そんな彼の苦悩を知ってか『日刊スポーツ』(1985年8月11日付)には次のコラムが載っている。
《もっと日本で稼ぐには、制球難を克服する以外にない。こんな状態が続けば、年内にユニホームを脱ぐ可能性さえある。カムストックにはそれが一番怖い。だからこそ、アメリカではしたこともない連日のピッチングにも黙ってうなづいたのだ》
真夏の連日の投げ込みの甲斐あってか、20日の中日戦(後楽園)では7回2/3を2点に抑え、1カ月ぶりの勝利。25日の広島戦(広島)では7回1/3を自責点1に抑えて7勝目を飾り、チームも阪神、広島を抑えて単独首位に立った。ここでもカムストックの好投が光ったのである。
「ストライク1球につき罰金1000ドル(約21万円)」
しかし、勢いはここまでだった。その後は相変わらず制球難に苦しみ、いずれも早い回でKO。9月21日の広島戦(後楽園)を完投で飾ったのを最後に勝ち星は止まり、結局、この年の成績は8勝8敗に終わった。
インターネット百科事典「ウィキペディア」のキース・カムストックの頁に「人物・エピソード」なる欄があり次の記述がある。
《1985年シーズン中、2試合を残して当時の王貞治監督の持つシーズン最多本塁打記録55本にランディ・バースが54本と迫っていた。残り2試合の対戦相手は巨人であり、巨人投手陣はエースの江川卓以外、バースを事実上敬遠する。カムストックは、後日自らの著書で当時を振り返り、「ある投手コーチから、彼にストライクを投げた場合、1球につき罰金1000ドルが課せられていた」と後述している》(原文ママ)

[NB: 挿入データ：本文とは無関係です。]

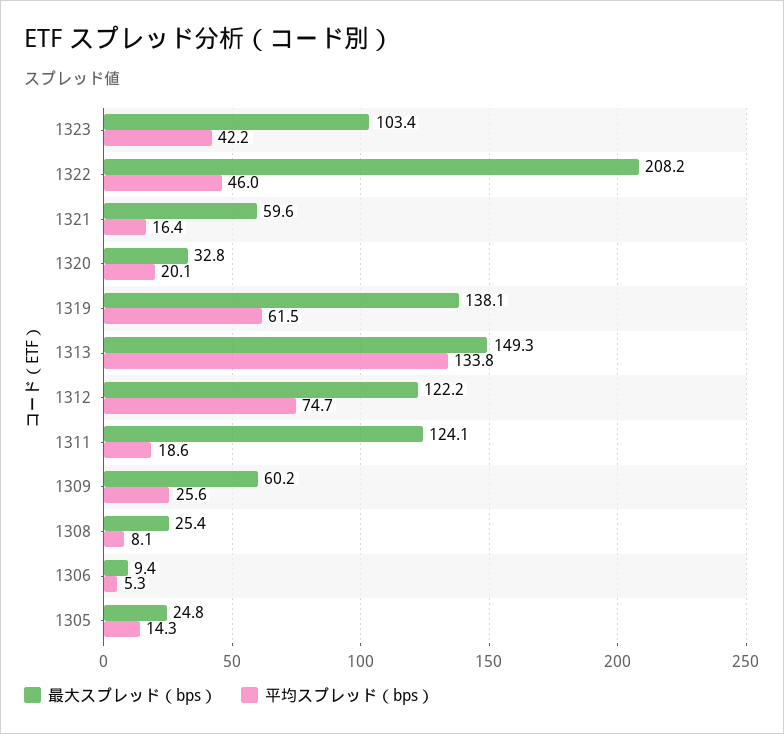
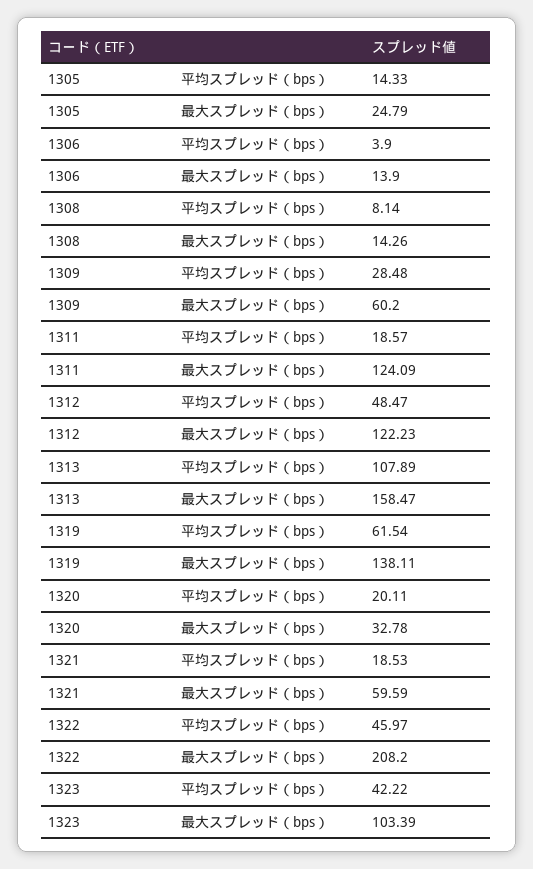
平均スプレッド（bps）, 1321: 16.4 -> 18.53
最大スプレッド（bps）, 1313: 149.3 -> 158.47
平均スプレッド（bps）, 1313: 133.8 -> 107.89
平均スプレッド（bps）, 1312: 74.7 -> 48.47
平均スプレッド（bps）, 1309: 25.6 -> 28.48
最大スプレッド（bps）, 1308: 25.4 -> 14.26
最大スプレッド（bps）, 1306: 9.4 -> 13.9
平均スプレッド（bps）, 1306: 5.3 -> 3.9

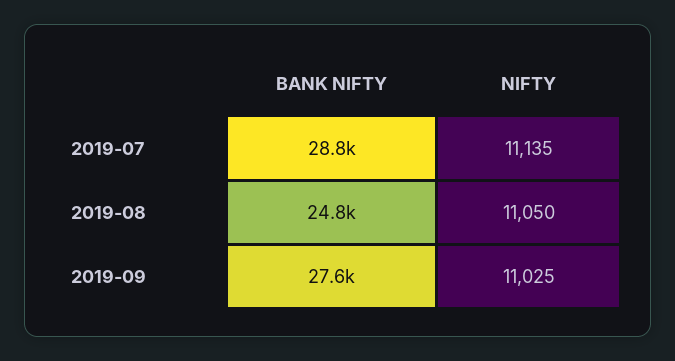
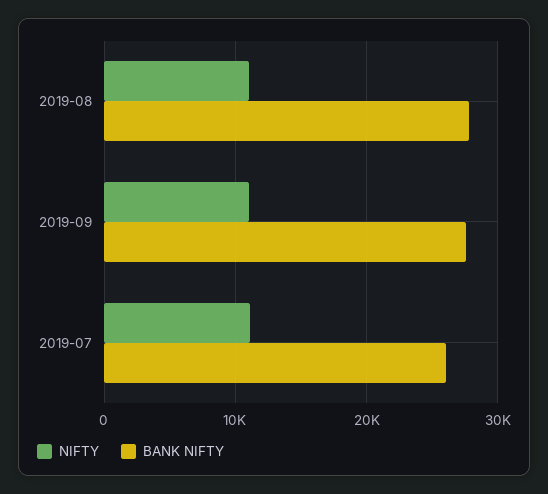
BANK NIFTY, 2019-07: 28800 -> 26000
BANK NIFTY, 2019-08: 24800 -> 28000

ただし、10月24日の最終戦に登板した投手にカムストックは含まれない。斎藤雅樹、宮本和知、橋本敬司、定岡正二、金城基泰の5名で、バースは5打席中4度も敬遠されているが、3打席目には斎藤の投げた高めのストレートを、センター前に打ち返している。
「彼にストライクを投げた場合、1球につき罰金1000ドル(当時のレートで約21万円)が科せられた」と、カムストックが述べたとされる書籍の原典に筆者はあたっておらず、発言の真偽を問うことは出来ない。が、巨人入団の経緯と、3A時代にはなかった好待遇、真夏の投げ込みに唯々諾々と従った従順さを思うと「ない話ではない」とは思う。ただ、最終戦に登板していない入団1年目の助っ人に、そこまで神経質な指令を耳に入れるとも思えず、聞き手であるロバート・ホワイティングに乗せられて、つい口を滑らせたように見えなくもない。
ともかく、カムストックの日本球界1年目は終わった。シーズンオフに入って、噂されたトレードも自由契約もなく、フロントからは「来季も契約を結ぶ」と通達された。
カムストック本人は、当然、次のシーズンもローテーションを任されるものと思ったが、そうはならなかった。